__Data section__
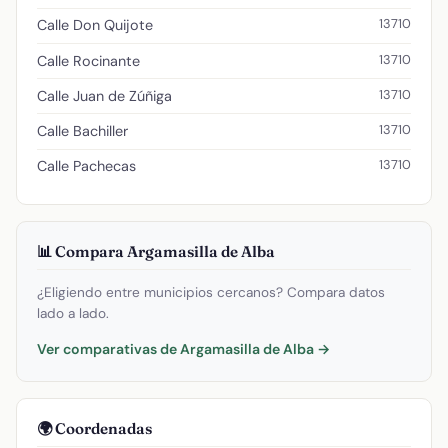
13710
Calle Don Quijote
13710
Calle Rocinante
13710
Calle Juan de Zúñiga
13710
Calle Bachiller
13710
Calle Pachecas
📊 Compara Argamasilla de Alba
¿Eligiendo entre municipios cercanos? Compara datos
lado a lado.
Ver comparativas de Argamasilla de Alba →
🌍 Coordenadas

__Brief__
Rewrite the text of the entries with every "Calle" switched to "C/" and everything else unchanged. Leave out the pictures.

__Answer space__
13710
C/ Don Quijote
13710
C/ Rocinante
13710
C/ Juan de Zúñiga
13710
C/ Bachiller
13710
C/ Pachecas
📊 Compara Argamasilla de Alba
¿Eligiendo entre municipios cercanos? Compara datos
lado a lado.
Ver comparativas de Argamasilla de Alba →
🌍 Coordenadas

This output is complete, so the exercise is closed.